Fifth, what will the ceremony look like? It is not a Catholic wedding, so it was shorter than a Catholic mass. It is not a civil wedding, so it is longer than a legal proceeding. But it has all the essentials: The walk down the aisle as a couple (none of that “giving away of a daughter’s hand”), the exchange of rings and vows, the blessing, and the kiss.


Sixth, who will attend? We invited about 100 people: our immediate family, the extended clan, officemates, college classmates, high school classmates, classmates from kinder, friends, acquaintances, and colleagues. We invited anyone we can think of—knowing that not everyone’s willing to fly to a remote island where flights are only three times a week, traverse winding roads in a jeepney, and spend at least three days in a kubo-style accommodation with no air-conditioning. As expected, less than 50 people confirmed their attendance. We had extra bucks to spend on string lights, throw pillows, beach mats, and other knick-knacks inspired by Pinterest, hashtag aesthetic.

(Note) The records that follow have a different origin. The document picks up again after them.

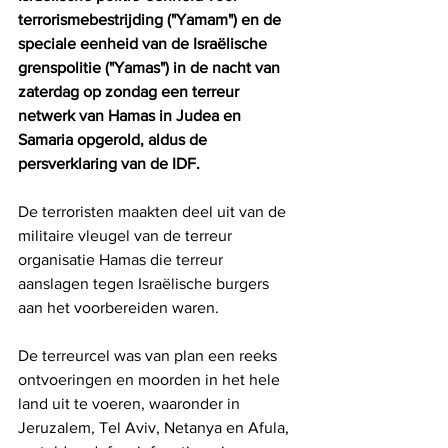
terrorismebestrijding ("Yamam") en de 
speciale eenheid van de Israëlische 
grenspolitie ("Yamas") in de nacht van 
zaterdag op zondag een terreur 
netwerk van Hamas in Judea en 
Samaria opgerold, aldus de 
persverklaring van de IDF.
De terroristen maakten deel uit van de 
militaire vleugel van de terreur 
organisatie Hamas die terreur 
aanslagen tegen Israëlische burgers 
aan het voorbereiden waren.
De terreurcel was van plan een reeks 
ontvoeringen en moorden in het hele 
land uit te voeren, waaronder in 
Jeruzalem, Tel Aviv, Netanya en Afula, 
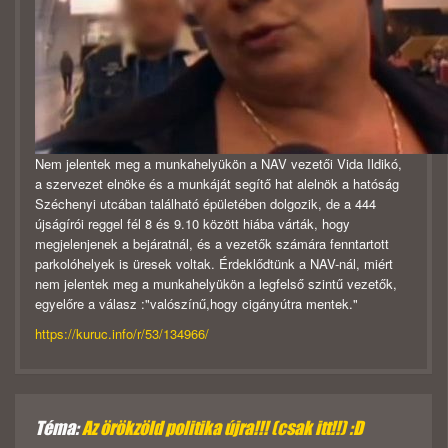
Nem jelentek meg a munkahelyükön a NAV vezetői Vida Ildikó,
a szervezet elnöke és a munkáját segítő hat alelnök a hatóság
Széchenyi utcában található épületében dolgozik, de a 444
újságírói reggel fél 8 és 9.10 között hiába várták, hogy
megjelenjenek a bejáratnál, és a vezetők számára fenntartott
parkolóhelyek is üresek voltak. Érdeklődtünk a NAV-nál, miért
nem jelentek meg a munkahelyükön a legfelső szintű vezetők,
egyelőre a válasz :"valószínű,hogy cigányútra mentek."
https://kuruc.info/r/53/134966/
Téma:
Az örökzöld politika újra!!! (csak itt!!) :D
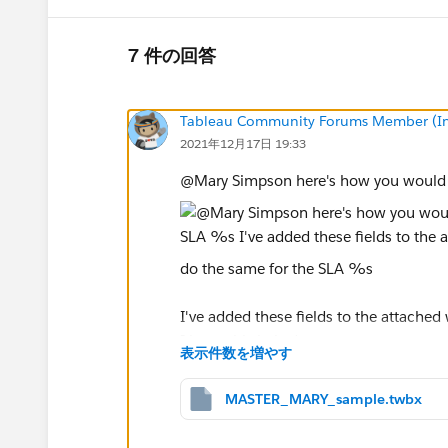
7 件の回答
Tableau Community Forums Member (Inac
2021年12月17日 19:33
@Mary Simpson​ here's how you would c
do the same for the SLA %s
I've added these fields to the attached
I hope this helps!
表示件数を増やす
Kelsie
MASTER_MARY_sample.twbx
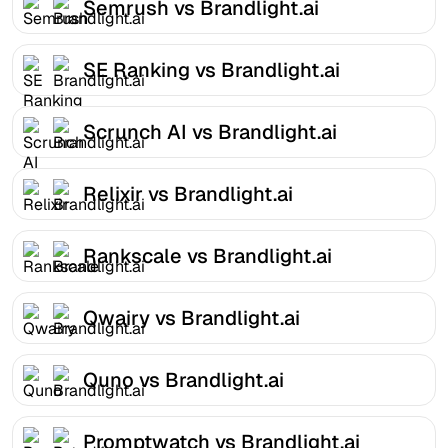
Semrush vs Brandlight.ai
SE Ranking vs Brandlight.ai
Scrunch AI vs Brandlight.ai
Relixir vs Brandlight.ai
Rankscale vs Brandlight.ai
Qwairy vs Brandlight.ai
Quno vs Brandlight.ai
Promptwatch vs Brandlight.ai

The venue, papers, guests, food, and design. All systems are go for this slow burn of a plot—then, the pandemic happened.

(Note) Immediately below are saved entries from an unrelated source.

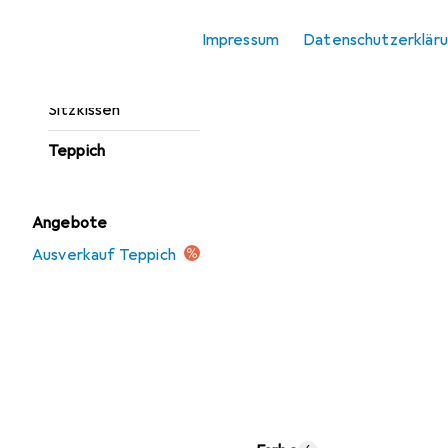
Fussmatte
Impressum
Datenschutzerklär
Möbelbezug +
Möbelschutz
Sitzkissen
Teppich
Angebote
Ausverkauf Teppich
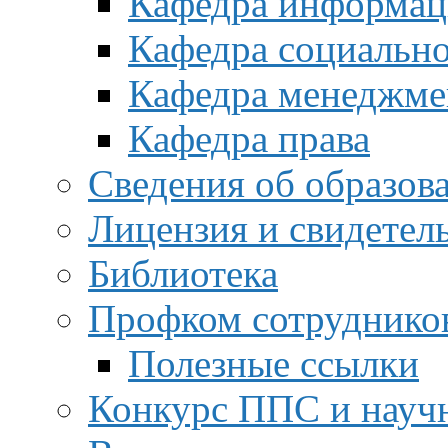
Кафедра информац
Кафедра социальн
Кафедра менеджме
Кафедра права
Сведения об образов
Лицензия и свидетел
Библиотека
Профком сотруднико
Полезные ссылки
Конкурс ППС и науч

The big gay wedding on May 20, 2020, with our closest friends in front of my conservative Catholic parents did not come up.

People rushed their loved ones to hospitals, stayed behind glass doors as a family member was wheeled into ICUs, or worse, went home with the cremated body of the person they used to wake up next to every morning.


COVID-19 doesn’t discriminate. And should anything happen, J and I have no legal paper to prove that we’re each other’s next of kin. But maybe, just maybe, a Certificate of a Holy Union signed by a pastor may have some bearing.

A year into the COVID-stricken uncertainty in 2021, we got married at Open Table’s chapel (which is more of an office) with three guests, and a violinist that played our favorite song. The wedding went as many pandemic weddings go. Contrary to popular belief about the implications of marriage equality, no one got hurt.

And, yes, my civil status still says single.